From law-enforcement operations, witness protection, and privacy concerns caused by deepfakes, the ability to anonymize speech is sought after by both government agencies and individuals concerned with their privacy. A new research study will enable users to alter their voice in real time using the power of AI.
Dr. Ricardo Gutierrez-Osuna, professor in the Department of Computer Science and Engineering has received a contract to further develop AI voice modification software. The collaboration includes researchers from Texas A&M (Ph.D. student Waris Quamer), Honeywell’s Drs. Tor Finseth and Nichola Lubold, Professor John Hansen from the University of Texas at Dallas, and Professor Zhiyao Duan from the University of Rochester.
As a non-native English speaker, Gutierrez-Osuna began working on voice modification software nearly 20 years ago. At the time, his goal was to create a system that would allow second-language learners to listen to their own voices but with a native accent, making it easier for them to learn correct pronunciations. As time has passed, the need for voice anonymization software has increased. Gutierrez-Osuna feels that his work has now come full circle, from modifying speech to help people learn new languages to creating speech anonymization AI that protects those speakers.

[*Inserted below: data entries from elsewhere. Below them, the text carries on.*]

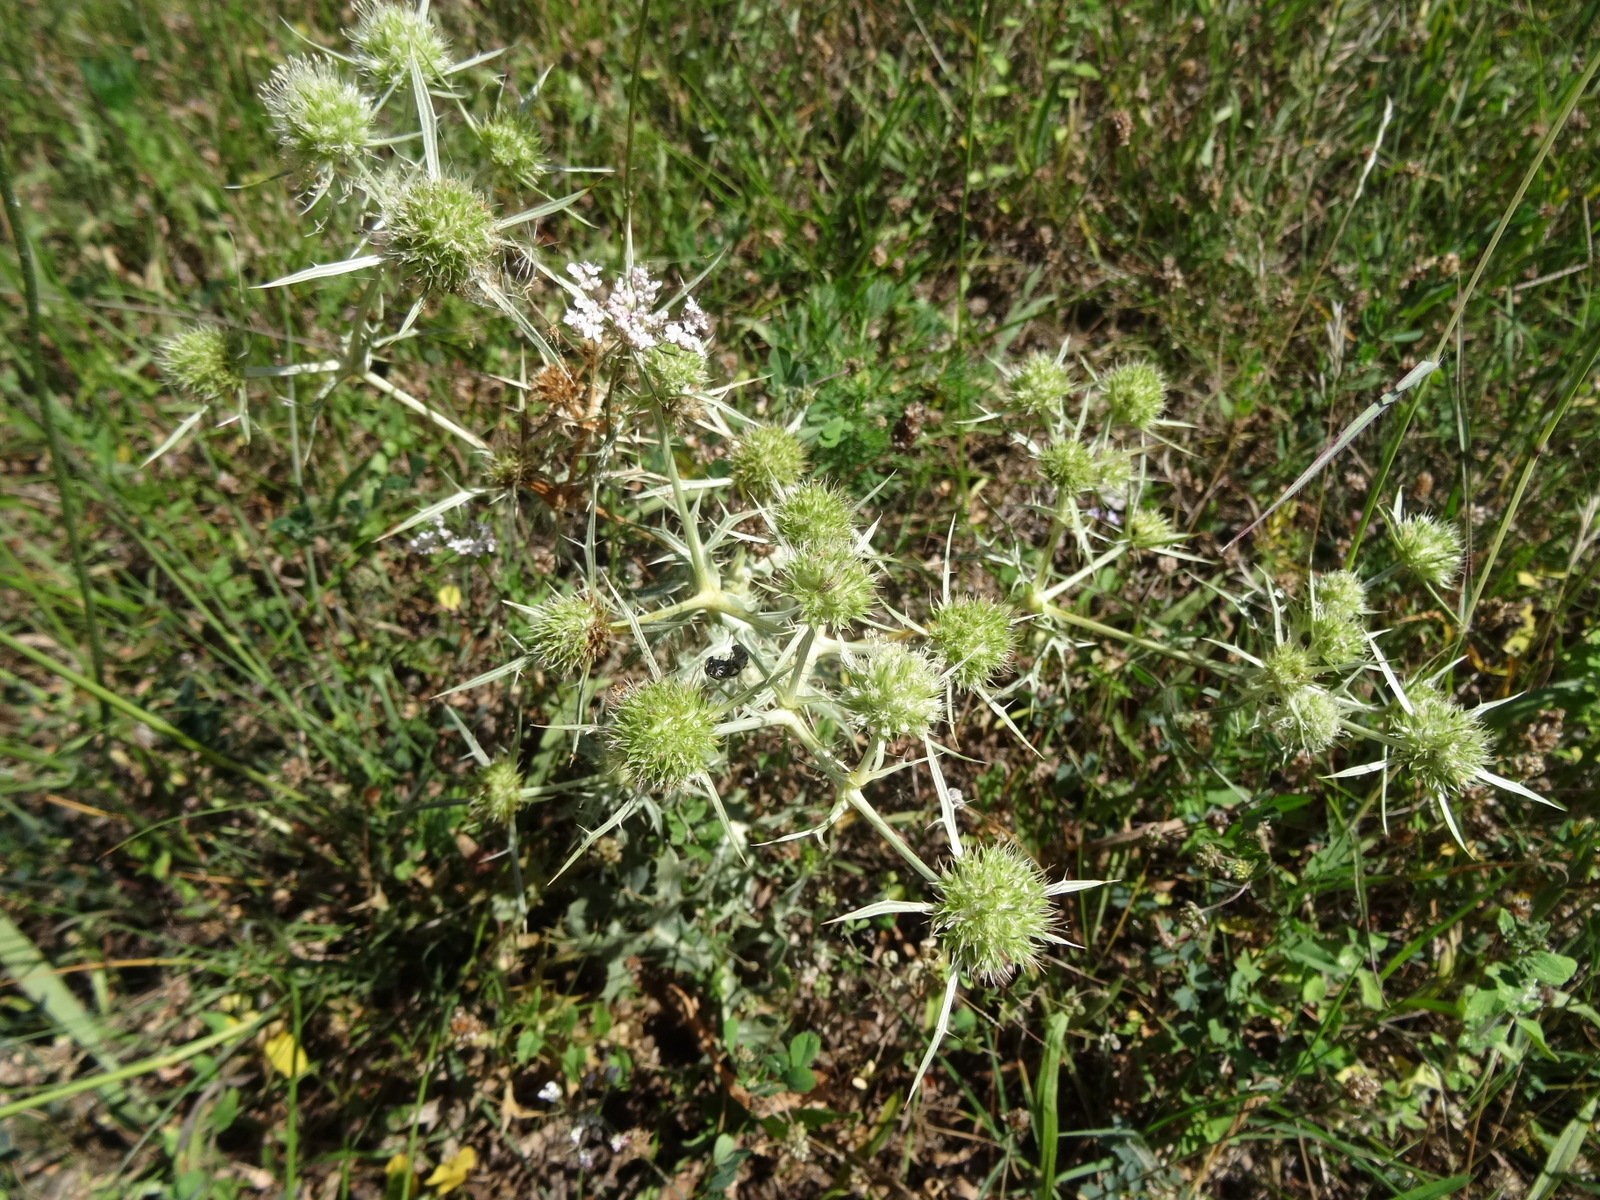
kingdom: Plantae
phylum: Tracheophyta
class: Magnoliopsida
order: Apiales
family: Apiaceae
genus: Eryngium
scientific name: Eryngium campestre
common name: Field eryngo
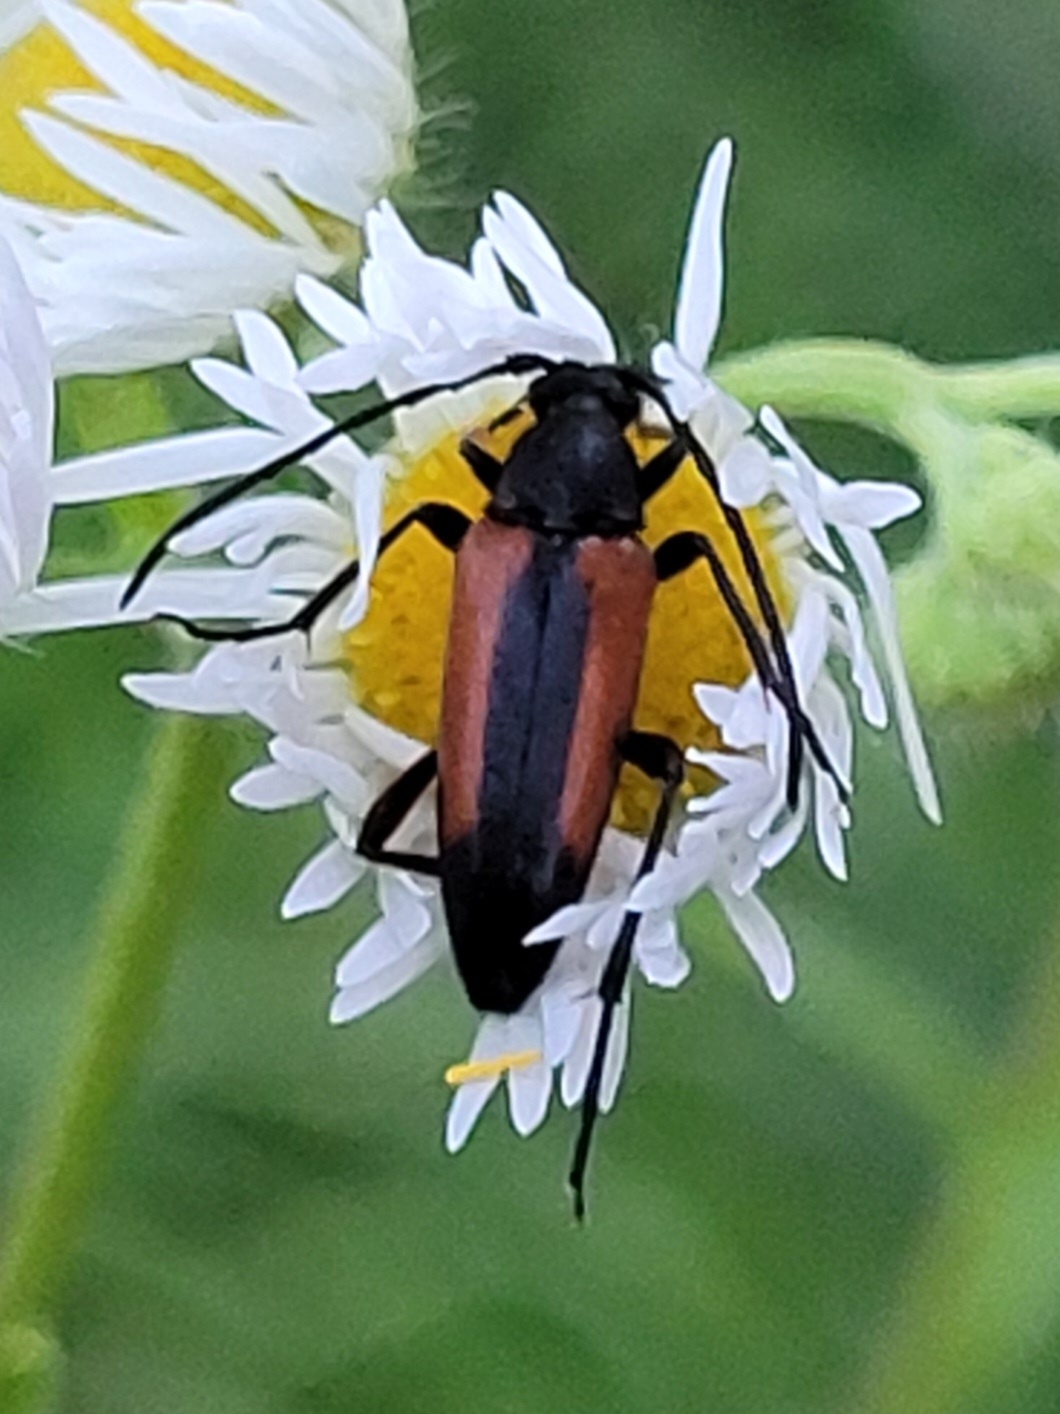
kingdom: Animalia
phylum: Arthropoda
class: Insecta
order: Coleoptera
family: Cerambycidae
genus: Stenurella
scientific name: Stenurella melanura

“The main goal of this project is to get somebody to speak into a microphone, and with a small delay of a few milliseconds, transform that voice so it sounds like somebody else, someone of a different sex, different age, different voice timbre, different emotional content, different speech hesitations, and eventually different word choices,” said Gutierrez-Osuna.
Gutierrez-Osuna feels that his work has now come full circle, from modifying speech to help people learn new languages to creating speech anonymization AI that protects those speakers.
While voice anonymization software currently exists, the resulting speech signal produced by the AI software contain small amounts of distortions. These distortions may be used to determine that the speaker’s voice has been altered. Researchers are currently working to reduce these distortions and make the anonymized speech sound as natural and authentic as possible.
If successful, this project will allow users to make their voice unrecognizable using the power of AI to transform speech at streaming rates. The system will allow users to change their voice biometrics, making them harder to identify, be it by human listeners or automatic speaker verification systems.
One obstacle faced by researchers is public concerns about AI being used to alter voices.
“Of course, as with any technology that you develop, someone out there may use it for purposes that you didn't intend or foresee. When I started working on this, I had no idea that deep fakes were going to be a thing in 20 years,” said Gutierrez-Osuna.
Researchers believe that this research poses no threat to public privacy and may have the potential to alleviate some of these concerns. As the new AI software continues to be tested, researchers may use the system to enhance deepfake countermeasures, preventing other technologies from being used for malicious intent.